|
Por: Ferreira Moreno
Li algures que o célebre novelista frânces
Júlio Verne (1828 – 1905) esteve duas vezes em Portugal,
e foi por isso lembrado na Rádio Difusão Portuguesa.
Não lhe faltou ocasião para conversa com escritores
nossos. Tais como Ramalho Ortigão (1836-1915) e Pinheiro
Chagas (1842-1895). Porém, não esteve nos Açores,
mas parece provável que o seu agente de viagens contribuiu
para excitar a imaginação de Júlio Verne
no sentido de fornecer páginas açorianas.

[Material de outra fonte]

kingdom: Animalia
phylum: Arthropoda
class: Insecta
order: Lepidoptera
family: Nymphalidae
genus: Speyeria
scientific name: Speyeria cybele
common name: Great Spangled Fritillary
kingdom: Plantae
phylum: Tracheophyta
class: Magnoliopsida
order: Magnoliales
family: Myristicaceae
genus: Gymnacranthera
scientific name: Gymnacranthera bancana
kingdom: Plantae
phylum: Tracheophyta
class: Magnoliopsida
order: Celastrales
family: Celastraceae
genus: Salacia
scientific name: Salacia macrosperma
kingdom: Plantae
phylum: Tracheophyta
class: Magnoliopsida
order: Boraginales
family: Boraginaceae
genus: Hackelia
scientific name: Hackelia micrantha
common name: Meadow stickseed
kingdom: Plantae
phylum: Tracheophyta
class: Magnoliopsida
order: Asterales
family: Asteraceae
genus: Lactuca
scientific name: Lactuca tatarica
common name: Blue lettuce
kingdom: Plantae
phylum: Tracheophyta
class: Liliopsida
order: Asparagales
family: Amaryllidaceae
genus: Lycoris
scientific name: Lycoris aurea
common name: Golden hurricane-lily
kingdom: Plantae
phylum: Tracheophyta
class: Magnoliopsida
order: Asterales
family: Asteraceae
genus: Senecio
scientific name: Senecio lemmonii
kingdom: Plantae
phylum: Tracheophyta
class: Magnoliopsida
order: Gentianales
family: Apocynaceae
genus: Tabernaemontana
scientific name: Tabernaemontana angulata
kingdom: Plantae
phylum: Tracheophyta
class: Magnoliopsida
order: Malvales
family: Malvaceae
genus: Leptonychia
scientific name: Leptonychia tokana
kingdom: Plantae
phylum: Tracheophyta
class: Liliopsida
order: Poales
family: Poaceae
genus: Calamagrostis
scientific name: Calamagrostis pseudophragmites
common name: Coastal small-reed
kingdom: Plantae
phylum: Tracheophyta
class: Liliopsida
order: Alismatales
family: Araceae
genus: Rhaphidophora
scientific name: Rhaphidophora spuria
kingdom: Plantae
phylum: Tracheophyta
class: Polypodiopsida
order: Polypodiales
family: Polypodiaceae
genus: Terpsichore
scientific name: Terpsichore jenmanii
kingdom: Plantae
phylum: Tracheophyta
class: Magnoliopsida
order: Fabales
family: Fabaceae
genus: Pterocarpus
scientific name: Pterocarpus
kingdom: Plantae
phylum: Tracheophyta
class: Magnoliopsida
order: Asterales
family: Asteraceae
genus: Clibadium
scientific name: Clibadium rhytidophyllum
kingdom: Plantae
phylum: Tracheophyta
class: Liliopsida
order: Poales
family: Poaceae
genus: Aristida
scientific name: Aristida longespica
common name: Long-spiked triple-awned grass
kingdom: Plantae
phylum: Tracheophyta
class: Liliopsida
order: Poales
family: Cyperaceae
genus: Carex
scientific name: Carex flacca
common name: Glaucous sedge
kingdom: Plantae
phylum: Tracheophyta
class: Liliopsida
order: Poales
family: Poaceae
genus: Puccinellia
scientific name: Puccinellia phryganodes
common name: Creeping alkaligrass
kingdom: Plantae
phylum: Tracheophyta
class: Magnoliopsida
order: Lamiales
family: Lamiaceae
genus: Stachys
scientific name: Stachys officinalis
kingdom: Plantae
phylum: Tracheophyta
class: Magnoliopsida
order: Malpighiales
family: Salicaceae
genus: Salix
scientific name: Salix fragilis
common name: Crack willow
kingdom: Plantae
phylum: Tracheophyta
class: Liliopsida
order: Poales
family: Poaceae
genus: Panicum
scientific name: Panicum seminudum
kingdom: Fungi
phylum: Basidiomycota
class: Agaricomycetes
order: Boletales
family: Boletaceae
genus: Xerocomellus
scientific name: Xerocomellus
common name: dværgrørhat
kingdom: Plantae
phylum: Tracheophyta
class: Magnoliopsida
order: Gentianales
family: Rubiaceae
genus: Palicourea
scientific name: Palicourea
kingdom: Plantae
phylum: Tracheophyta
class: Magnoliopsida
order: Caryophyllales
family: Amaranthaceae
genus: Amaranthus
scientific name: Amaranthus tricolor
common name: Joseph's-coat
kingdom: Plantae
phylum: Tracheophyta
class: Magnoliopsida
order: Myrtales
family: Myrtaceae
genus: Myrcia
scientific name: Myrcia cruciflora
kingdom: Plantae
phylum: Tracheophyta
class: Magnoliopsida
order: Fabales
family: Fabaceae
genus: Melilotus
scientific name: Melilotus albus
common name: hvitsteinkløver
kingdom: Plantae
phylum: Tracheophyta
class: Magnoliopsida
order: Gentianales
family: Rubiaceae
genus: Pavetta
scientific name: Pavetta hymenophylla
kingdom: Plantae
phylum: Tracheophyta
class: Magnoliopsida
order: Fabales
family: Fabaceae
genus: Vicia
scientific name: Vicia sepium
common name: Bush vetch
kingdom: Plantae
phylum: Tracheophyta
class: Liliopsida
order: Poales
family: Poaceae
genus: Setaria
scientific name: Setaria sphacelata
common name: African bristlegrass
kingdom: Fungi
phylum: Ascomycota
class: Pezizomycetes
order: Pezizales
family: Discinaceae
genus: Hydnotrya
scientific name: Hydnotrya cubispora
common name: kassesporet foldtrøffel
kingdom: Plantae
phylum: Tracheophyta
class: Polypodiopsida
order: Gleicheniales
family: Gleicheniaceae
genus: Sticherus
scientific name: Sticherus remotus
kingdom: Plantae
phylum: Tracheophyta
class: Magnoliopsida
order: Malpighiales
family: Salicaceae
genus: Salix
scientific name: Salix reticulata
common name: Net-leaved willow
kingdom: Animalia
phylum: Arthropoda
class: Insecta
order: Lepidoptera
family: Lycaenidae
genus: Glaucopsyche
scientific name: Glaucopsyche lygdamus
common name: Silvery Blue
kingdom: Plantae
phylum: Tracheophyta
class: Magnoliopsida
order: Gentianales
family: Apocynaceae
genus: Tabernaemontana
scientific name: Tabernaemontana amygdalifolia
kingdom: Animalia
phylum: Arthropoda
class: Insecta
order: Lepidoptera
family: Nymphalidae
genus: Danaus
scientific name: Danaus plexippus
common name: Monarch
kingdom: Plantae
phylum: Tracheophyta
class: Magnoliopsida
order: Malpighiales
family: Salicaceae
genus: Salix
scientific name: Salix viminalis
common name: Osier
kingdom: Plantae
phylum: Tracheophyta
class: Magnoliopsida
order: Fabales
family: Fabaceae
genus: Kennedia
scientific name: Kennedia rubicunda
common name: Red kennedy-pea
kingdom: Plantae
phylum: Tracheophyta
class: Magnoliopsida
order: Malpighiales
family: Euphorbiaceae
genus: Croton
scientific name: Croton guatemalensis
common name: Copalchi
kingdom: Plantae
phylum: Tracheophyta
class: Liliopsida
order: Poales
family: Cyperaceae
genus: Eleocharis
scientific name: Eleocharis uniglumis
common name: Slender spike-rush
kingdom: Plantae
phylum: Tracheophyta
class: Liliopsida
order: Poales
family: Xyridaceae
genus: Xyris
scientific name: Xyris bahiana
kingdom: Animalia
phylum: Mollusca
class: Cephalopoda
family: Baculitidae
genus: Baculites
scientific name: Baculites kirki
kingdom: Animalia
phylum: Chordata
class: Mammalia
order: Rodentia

Confesso que, após demorada investigação,
não encontrei em parte alguma vestígios da estadia
de Júlio Verne em Portugal, excepto que Eça de Queirós
(1845-1900) teria feito a descrição da cidade de
Pequim e da China em O Mandarim, baseando-se em elementos colhidos
da leitura de “Atribulações dum chinés
na China” da autoria de Júlio Verne.
A curiosa informação, acima transcrita, está
incluída no Volune 34 da Grande Enciclopédia Brasileira
Portuguesa, onde igualmente se diz que Júlio Verne refere-se
injustamente aos portugueses, quer atribuíndo a nacionalidade
espanhola aos nossos navegadores, quer ainda assacando-as nos
crimes de escravatura.
Desde já declaro que não é minha intenção
atear qualquer imbróglio, e muito menos desperdikçar
boa cera com mau defunto. Esta crónica destina-se simplesmente
a desmentir ser da autoria de Júlio Verne os dois pequenos
volumes com o título “ A Agência Thompson &
Companhia”, onde são largamente mencionadas as ilhas
do Faial, Terceira e S. Miguel.
Em primeiro lugar, devemos ressalvar a data do falecimento de
Júlio Verne em 1905 e a data da publicação
do livro em 1907. Claro que seria viável alvitrar ser uma
obra póstuma, com base num manuscrito original. Mas neste
particular caso, o argumento carece de credibilidade, devido à
comprovada inexistência do respectivo manuscrito alegadamente
atribuído ao profelítico novelista.
Então, quem escreveu “A Agência Thompson &
Companhia”, ou a quem se deve a responsabilidade da sua
publicação?
Eis a resposta: Michel Verne! Foi ele quem escreveu o texto integral
e seguidamente publicou a referida obra.
Quem tal afirma, categoricamente, é a “North América
Jules Verne Society, Inc”. Fundada em 1993. Na lista apresentada
das obras publicadas postumamente, (algums modificadas, outras
revisadas ou escritas por inteiro), encontra-se o aviso anotado
que Júlio Verne não deixou qualquer manuscrito p´ra
novela “A Agência Thompson”. Este livro foi
totalmente escrito por Michel Verne, filho de Júlio Verne.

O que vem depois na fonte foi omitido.